Problem requirements
Restate word for word the lines of the material below, from the line with "Llevé el coche al mecánico, me demostró que" to the line with "Оставьте заявку на", both lines included, and no others.

── Provided information ──

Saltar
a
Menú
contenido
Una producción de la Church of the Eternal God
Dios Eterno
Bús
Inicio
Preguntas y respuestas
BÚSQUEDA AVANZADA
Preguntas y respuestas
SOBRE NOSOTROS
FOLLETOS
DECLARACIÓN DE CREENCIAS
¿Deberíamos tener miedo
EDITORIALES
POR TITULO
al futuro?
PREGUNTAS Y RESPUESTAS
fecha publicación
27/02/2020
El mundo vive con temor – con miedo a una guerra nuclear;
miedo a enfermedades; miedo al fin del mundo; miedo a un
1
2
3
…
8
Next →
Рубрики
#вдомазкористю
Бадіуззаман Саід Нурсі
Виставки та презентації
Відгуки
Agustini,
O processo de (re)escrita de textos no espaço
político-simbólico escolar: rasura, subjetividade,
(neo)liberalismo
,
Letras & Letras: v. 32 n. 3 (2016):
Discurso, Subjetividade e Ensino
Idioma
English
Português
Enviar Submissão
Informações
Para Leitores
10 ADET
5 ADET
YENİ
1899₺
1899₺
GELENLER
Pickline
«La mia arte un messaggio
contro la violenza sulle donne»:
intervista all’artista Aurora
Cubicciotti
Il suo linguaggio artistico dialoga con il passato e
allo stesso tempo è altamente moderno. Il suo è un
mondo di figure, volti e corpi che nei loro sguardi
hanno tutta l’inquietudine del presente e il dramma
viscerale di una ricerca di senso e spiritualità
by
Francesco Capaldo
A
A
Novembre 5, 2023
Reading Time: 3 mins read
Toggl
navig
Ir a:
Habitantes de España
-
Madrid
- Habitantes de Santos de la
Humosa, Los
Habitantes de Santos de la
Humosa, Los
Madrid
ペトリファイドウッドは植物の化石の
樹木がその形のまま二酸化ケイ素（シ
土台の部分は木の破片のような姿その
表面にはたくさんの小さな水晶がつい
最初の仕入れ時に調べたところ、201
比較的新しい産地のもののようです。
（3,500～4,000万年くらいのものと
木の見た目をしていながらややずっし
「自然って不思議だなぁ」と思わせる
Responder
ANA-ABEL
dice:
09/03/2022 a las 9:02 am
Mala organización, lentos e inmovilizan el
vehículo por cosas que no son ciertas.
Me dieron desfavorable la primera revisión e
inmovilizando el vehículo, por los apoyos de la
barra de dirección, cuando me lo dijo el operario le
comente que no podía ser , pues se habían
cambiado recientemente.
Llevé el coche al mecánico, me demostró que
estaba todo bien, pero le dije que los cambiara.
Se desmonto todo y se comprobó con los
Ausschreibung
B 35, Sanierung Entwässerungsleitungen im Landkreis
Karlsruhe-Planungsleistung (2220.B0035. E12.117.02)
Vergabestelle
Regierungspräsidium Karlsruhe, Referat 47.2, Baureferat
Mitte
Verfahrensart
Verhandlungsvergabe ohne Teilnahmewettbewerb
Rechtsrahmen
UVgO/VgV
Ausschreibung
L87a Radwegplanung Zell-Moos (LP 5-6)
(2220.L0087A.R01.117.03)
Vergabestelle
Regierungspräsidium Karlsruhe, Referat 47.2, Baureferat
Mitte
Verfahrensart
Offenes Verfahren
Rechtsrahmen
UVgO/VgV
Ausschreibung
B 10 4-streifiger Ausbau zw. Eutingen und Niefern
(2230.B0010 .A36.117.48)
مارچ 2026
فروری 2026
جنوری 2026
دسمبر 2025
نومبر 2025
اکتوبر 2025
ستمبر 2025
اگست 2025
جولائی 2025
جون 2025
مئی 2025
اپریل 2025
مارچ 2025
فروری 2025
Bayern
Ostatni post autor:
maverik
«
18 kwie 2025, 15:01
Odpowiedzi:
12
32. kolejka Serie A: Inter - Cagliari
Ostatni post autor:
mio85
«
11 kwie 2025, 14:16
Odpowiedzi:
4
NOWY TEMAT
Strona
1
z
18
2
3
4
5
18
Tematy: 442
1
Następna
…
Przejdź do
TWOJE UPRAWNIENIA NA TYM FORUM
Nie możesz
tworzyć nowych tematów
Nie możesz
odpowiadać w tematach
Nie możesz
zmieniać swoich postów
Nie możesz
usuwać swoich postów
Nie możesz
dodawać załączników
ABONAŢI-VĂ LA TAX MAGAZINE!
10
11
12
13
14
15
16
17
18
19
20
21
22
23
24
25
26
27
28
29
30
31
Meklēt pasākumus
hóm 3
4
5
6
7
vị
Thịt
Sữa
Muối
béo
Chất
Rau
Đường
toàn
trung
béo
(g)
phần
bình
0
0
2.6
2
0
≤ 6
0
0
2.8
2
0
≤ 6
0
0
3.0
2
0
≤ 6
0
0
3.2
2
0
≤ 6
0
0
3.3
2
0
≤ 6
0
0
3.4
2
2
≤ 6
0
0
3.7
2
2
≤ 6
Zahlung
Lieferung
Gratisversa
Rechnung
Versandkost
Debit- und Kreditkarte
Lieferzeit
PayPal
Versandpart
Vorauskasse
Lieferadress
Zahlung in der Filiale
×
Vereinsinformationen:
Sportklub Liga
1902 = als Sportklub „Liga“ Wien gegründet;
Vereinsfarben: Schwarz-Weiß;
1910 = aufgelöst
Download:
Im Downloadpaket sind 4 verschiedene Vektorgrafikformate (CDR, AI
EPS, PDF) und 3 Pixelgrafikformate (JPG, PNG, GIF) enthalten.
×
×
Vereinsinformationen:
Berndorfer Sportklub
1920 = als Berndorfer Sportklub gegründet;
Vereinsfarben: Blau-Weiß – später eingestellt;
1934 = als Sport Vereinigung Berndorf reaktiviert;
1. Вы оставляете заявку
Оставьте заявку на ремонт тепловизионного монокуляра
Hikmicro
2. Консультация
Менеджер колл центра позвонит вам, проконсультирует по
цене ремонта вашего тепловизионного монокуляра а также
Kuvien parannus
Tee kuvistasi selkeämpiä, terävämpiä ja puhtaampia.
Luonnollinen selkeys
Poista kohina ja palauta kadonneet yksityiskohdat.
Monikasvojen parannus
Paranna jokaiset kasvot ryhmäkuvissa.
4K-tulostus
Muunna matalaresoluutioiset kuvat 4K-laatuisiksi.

───

Exercise answer
Llevé el coche al mecánico, me demostró que
estaba todo bien, pero le dije que los cambiara.
Se desmonto todo y se comprobó con los
Ausschreibung
B 35, Sanierung Entwässerungsleitungen im Landkreis
Karlsruhe-Planungsleistung (2220.B0035. E12.117.02)
Vergabestelle
Regierungspräsidium Karlsruhe, Referat 47.2, Baureferat
Mitte
Verfahrensart
Verhandlungsvergabe ohne Teilnahmewettbewerb
Rechtsrahmen
UVgO/VgV
Ausschreibung
L87a Radwegplanung Zell-Moos (LP 5-6)
(2220.L0087A.R01.117.03)
Vergabestelle
Regierungspräsidium Karlsruhe, Referat 47.2, Baureferat
Mitte
Verfahrensart
Offenes Verfahren
Rechtsrahmen
UVgO/VgV
Ausschreibung
B 10 4-streifiger Ausbau zw. Eutingen und Niefern
(2230.B0010 .A36.117.48)
مارچ 2026
فروری 2026
جنوری 2026
دسمبر 2025
نومبر 2025
اکتوبر 2025
ستمبر 2025
اگست 2025
جولائی 2025
جون 2025
مئی 2025
اپریل 2025
مارچ 2025
فروری 2025
Bayern
Ostatni post autor:
maverik
«
18 kwie 2025, 15:01
Odpowiedzi:
12
32. kolejka Serie A: Inter - Cagliari
Ostatni post autor:
mio85
«
11 kwie 2025, 14:16
Odpowiedzi:
4
NOWY TEMAT
Strona
1
z
18
2
3
4
5
18
Tematy: 442
1
Następna
…
Przejdź do
TWOJE UPRAWNIENIA NA TYM FORUM
Nie możesz
tworzyć nowych tematów
Nie możesz
odpowiadać w tematach
Nie możesz
zmieniać swoich postów
Nie możesz
usuwać swoich postów
Nie możesz
dodawać załączników
ABONAŢI-VĂ LA TAX MAGAZINE!
10
11
12
13
14
15
16
17
18
19
20
21
22
23
24
25
26
27
28
29
30
31
Meklēt pasākumus
hóm 3
4
5
6
7
vị
Thịt
Sữa
Muối
béo
Chất
Rau
Đường
toàn
trung
béo
(g)
phần
bình
0
0
2.6
2
0
≤ 6
0
0
2.8
2
0
≤ 6
0
0
3.0
2
0
≤ 6
0
0
3.2
2
0
≤ 6
0
0
3.3
2
0
≤ 6
0
0
3.4
2
2
≤ 6
0
0
3.7
2
2
≤ 6
Zahlung
Lieferung
Gratisversa
Rechnung
Versandkost
Debit- und Kreditkarte
Lieferzeit
PayPal
Versandpart
Vorauskasse
Lieferadress
Zahlung in der Filiale
×
Vereinsinformationen:
Sportklub Liga
1902 = als Sportklub „Liga“ Wien gegründet;
Vereinsfarben: Schwarz-Weiß;
1910 = aufgelöst
Download:
Im Downloadpaket sind 4 verschiedene Vektorgrafikformate (CDR, AI
EPS, PDF) und 3 Pixelgrafikformate (JPG, PNG, GIF) enthalten.
×
×
Vereinsinformationen:
Berndorfer Sportklub
1920 = als Berndorfer Sportklub gegründet;
Vereinsfarben: Blau-Weiß – später eingestellt;
1934 = als Sport Vereinigung Berndorf reaktiviert;
1. Вы оставляете заявку
Оставьте заявку на ремонт тепловизионного монокуляра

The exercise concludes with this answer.